Hallo, Mr. President: Stone nimmt den Präsidenten unter die Lupe und entdeckt dabei den Menschen. Nixons Hinterbliebene und Nachlaßverwalter waren erwartungsgemäß erbost und bezichtigten ihn des Rufmords und der Geschichtsklitterung. Dabei läßt Stone seinem einstigen Feindbild mehr Gerechtigkeit widerfahren, als man je von ihm erwarten konnte.
Schließlich betreibt der streitbare Regisseur seit Anbeginn seiner Karriere eine Kolonisation der kollektiven Erinnerungen des Landes. Er besetzt alle wichtigen Stationen mit seiner Lesart der amerikanischen Geschichte, wonach die Unschuld dieser Nation immer wieder mutwillig zur Schlachtbank geführt wurde. Und Nixon war in diesem Szenario immer nur „Tricky Dick“, dem im Kampf um die Macht jedes Mittel recht war.
Fairplay: In NIXON zeichnet Stone jedoch das Porträt eines Mannes, der von Anfang an keine Wahl hatte, der schnell erkannte, daß ihm im Leben nichts geschenkt wird. Er hatte weder die Ausstrahlung noch die Mittel seiner Gegner, und die Anstrengung, die es ihn kostete, diesen Unterschied wettzumachen, war ihm stets anzusehen.

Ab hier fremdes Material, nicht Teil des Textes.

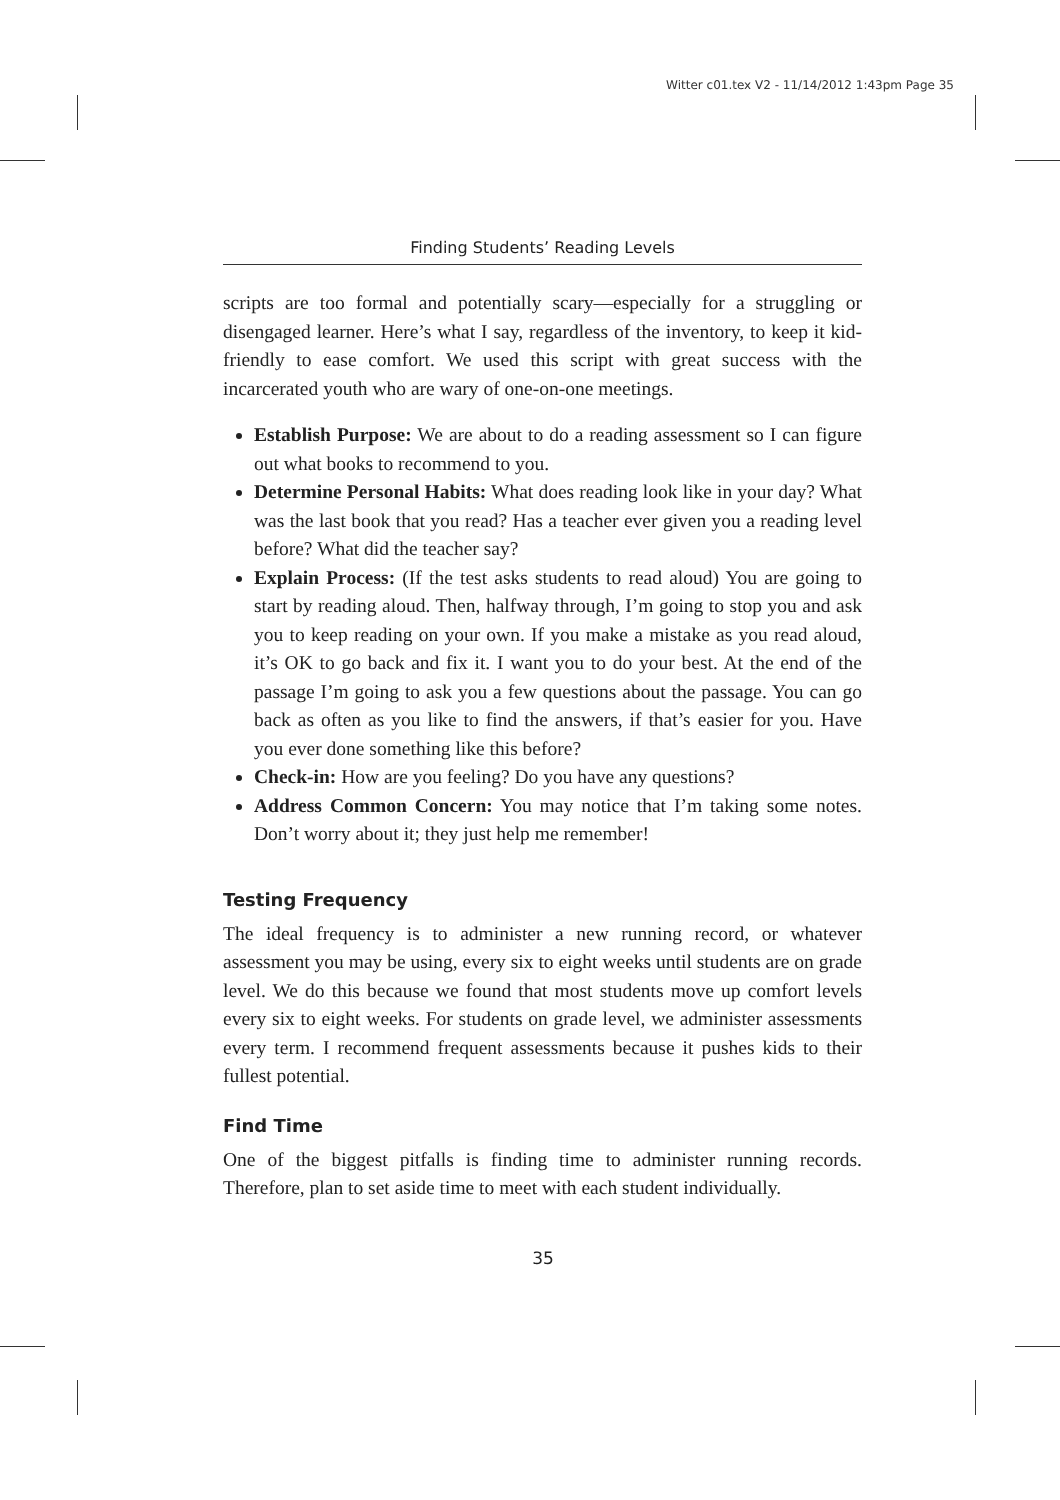Witter c01.tex V2 - 11/14/2012 1:43pm Page 35
Finding Students’ Reading Levels
scripts are too formal and potentially scary—especially for a struggling or disengaged learner. Here’s what I say, regardless of the inventory, to keep it kid-friendly to ease comfort. We used this script with great success with the incarcerated youth who are wary of one-on-one meetings.
Establish Purpose: We are about to do a reading assessment so I can figure out what books to recommend to you.
Determine Personal Habits: What does reading look like in your day? What was the last book that you read? Has a teacher ever given you a reading level before? What did the teacher say?
Explain Process: (If the test asks students to read aloud) You are going to start by reading aloud. Then, halfway through, I’m going to stop you and ask you to keep reading on your own. If you make a mistake as you read aloud, it’s OK to go back and fix it. I want you to do your best. At the end of the passage I’m going to ask you a few questions about the passage. You can go back as often as you like to find the answers, if that’s easier for you. Have you ever done something like this before?
Check-in: How are you feeling? Do you have any questions?
Address Common Concern: You may notice that I’m taking some notes. Don’t worry about it; they just help me remember!
Testing Frequency
The ideal frequency is to administer a new running record, or whatever assessment you may be using, every six to eight weeks until students are on grade level. We do this because we found that most students move up comfort levels every six to eight weeks. For students on grade level, we administer assessments every term. I recommend frequent assessments because it pushes kids to their fullest potential.
Find Time
One of the biggest pitfalls is finding time to administer running records. Therefore, plan to set aside time to meet with each student individually.
35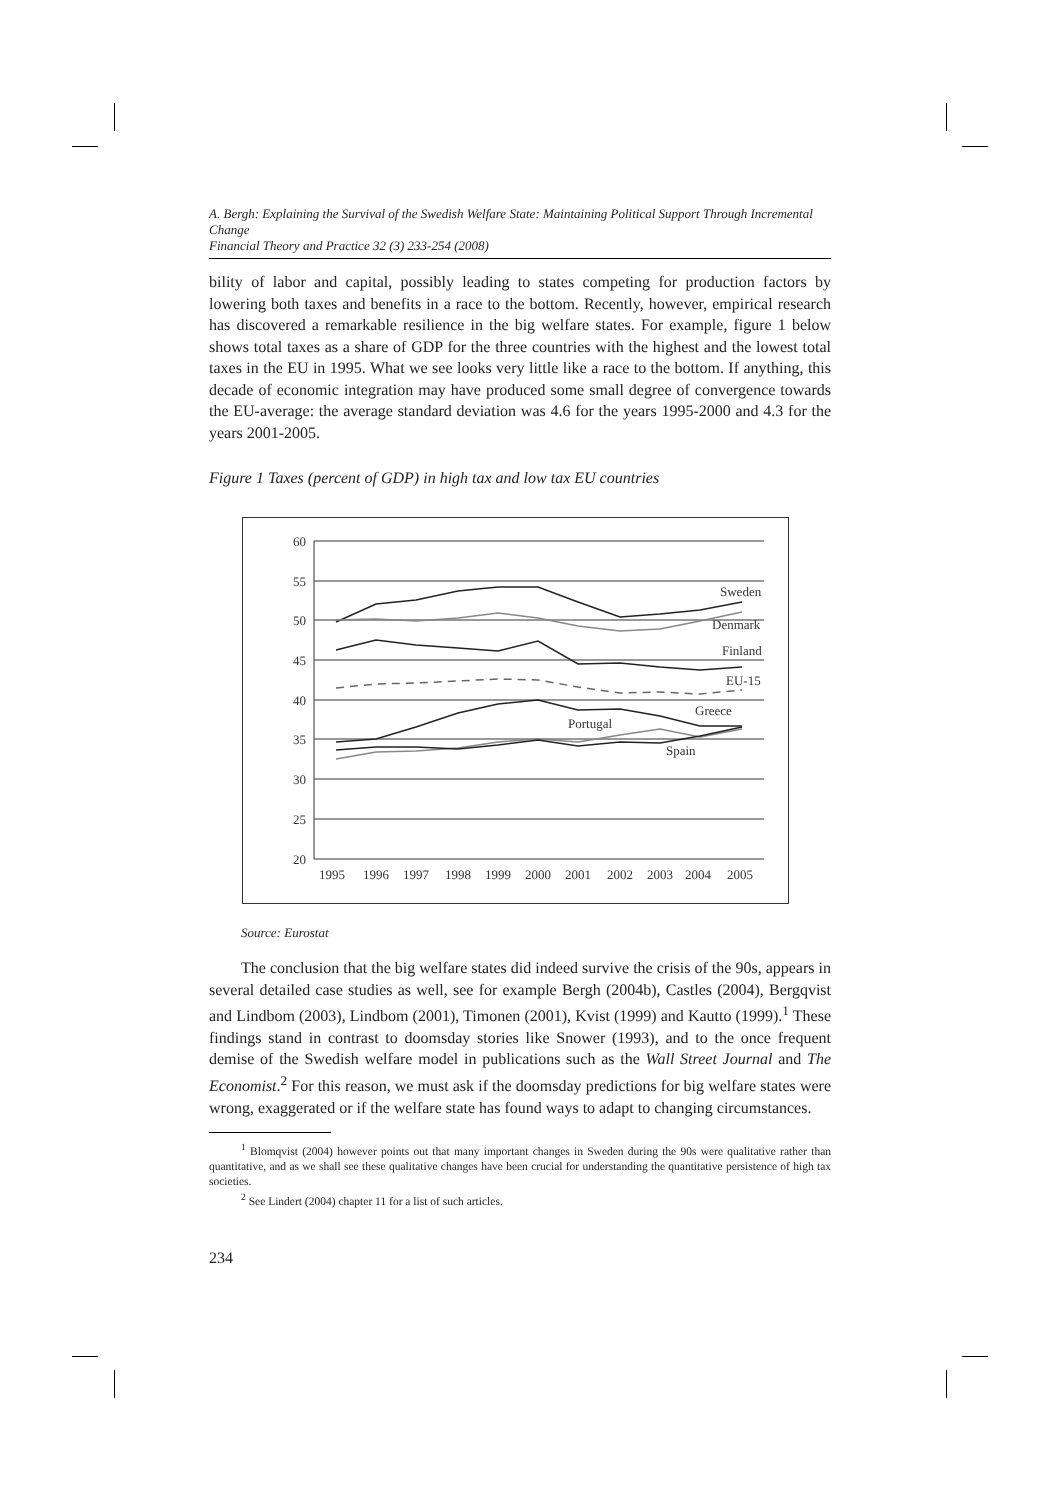A. Bergh: Explaining the Survival of the Swedish Welfare State: Maintaining Political Support Through Incremental Change
Financial Theory and Practice 32 (3) 233-254 (2008)
bility of labor and capital, possibly leading to states competing for production factors by lowering both taxes and benefits in a race to the bottom. Recently, however, empirical research has discovered a remarkable resilience in the big welfare states. For example, figure 1 below shows total taxes as a share of GDP for the three countries with the highest and the lowest total taxes in the EU in 1995. What we see looks very little like a race to the bottom. If anything, this decade of economic integration may have produced some small degree of convergence towards the EU-average: the average standard deviation was 4.6 for the years 1995-2000 and 4.3 for the years 2001-2005.
Figure 1 Taxes (percent of GDP) in high tax and low tax EU countries
60
55
50
45
40
35
30
25
20
1995
1996
1997
1998
1999
2000
2001
2002
2003
2004
2005
Sweden
Denmark
Finland
EU-15
Greece
Portugal
Spain
Source: Eurostat
The conclusion that the big welfare states did indeed survive the crisis of the 90s, appears in several detailed case studies as well, see for example Bergh (2004b), Castles (2004), Bergqvist and Lindbom (2003), Lindbom (2001), Timonen (2001), Kvist (1999) and Kautto (1999).<sup>1</sup> These findings stand in contrast to doomsday stories like Snower (1993), and to the once frequent demise of the Swedish welfare model in publications such as the Wall Street Journal and The Economist.<sup>2</sup> For this reason, we must ask if the doomsday predictions for big welfare states were wrong, exaggerated or if the welfare state has found ways to adapt to changing circumstances.
<sup>1</sup> Blomqvist (2004) however points out that many important changes in Sweden during the 90s were qualitative rather than quantitative, and as we shall see these qualitative changes have been crucial for understanding the quantitative persistence of high tax societies.
<sup>2</sup> See Lindert (2004) chapter 11 for a list of such articles.
234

Über Leichen: Womöglich hat alles mit dem Tod seiner Brüder angefangen, mutmaßt Stone. Erst dadurch konnte Nixon, Kind einer armen südkalifornischen Quäker-Familie, überhaupt aufs College gehen. „Leichen haben meinen Weg gepflastert“, sagt er einmal, „Vietnam, die Kennedys. Der Tod hat mir den Weg zur Präsidentschaft geebnet.“ Da sitzt er kurz vor seinem Ende am Kamin, trinkt und lauscht den Mitschnitten aus dem Oval Office, die ihn wie Stimmen aus dem Jenseits verfolgen. Ein Getriebener, ein Gefangener, ein Gefallener.
Die „Daily News“ hat geschrieben, NIXON verhalte sich zur traditionellen Filmbiografie wie LSD zu Aspirin. Stone hat das ganze Feuerwerk des modernen Filmemachens gezündet und sich künstlerische Freiheiten herausgenommen. Aber gerade die harten, gesicherten Fakten wirken manchmal wie schlechte Erfindungen: Nixons spontane Begegnung mit Kriegsgegnern; seine Jagd auf den vermeintlichen Spion Alger Hiss; vor allem aber jener drittklassige Einbruch im Watergate-Hotel, der sein Reich zum Einsturz brachte. Einem Autor hätte man das nie abgenommen.
Der Hauptdarsteller Anthony Hopkins fügte hinzu, dies sei keine Dokumentation, sondern das Drama eines Lebens: „Als solches steht und fällt es.“ Seine Bescheidenheit verbietet Hopkins natürlich zu sagen, daß der Film vor allem mit ihm selbst steht und fällt. Ursprünglich standen Tom Hanks und Jack Nicholson auf Stones Wunschliste, aber dann hat er sich für den Waliser entschieden, der weder das Aussehen noch den Akzent besitzt, die diese Rolle erfordert. Aber schon nach wenigen Szenen ist die Wandlung vollzogen: Man vergißt Hopkins und denkt nur noch an Nixon. Das ist die Magie eines großen Künstlers, der sich auch deshalb voll entfalten kann, weil die Nebenrollen exzellent besetzt sind.
NIXON hält den Amerikanern einen Spiegel vor. Es hat vielen nicht gefallen, was sie darin erkannt haben – aber wenn man sieht, auf welche Weise sich HALLO, MR. PRESIDENT oder APOLLO 13 ihren Reim auf die amerikanische Nation machen, dann kann man Oliver Stones Leistung gar nicht hoch genug einschätzen.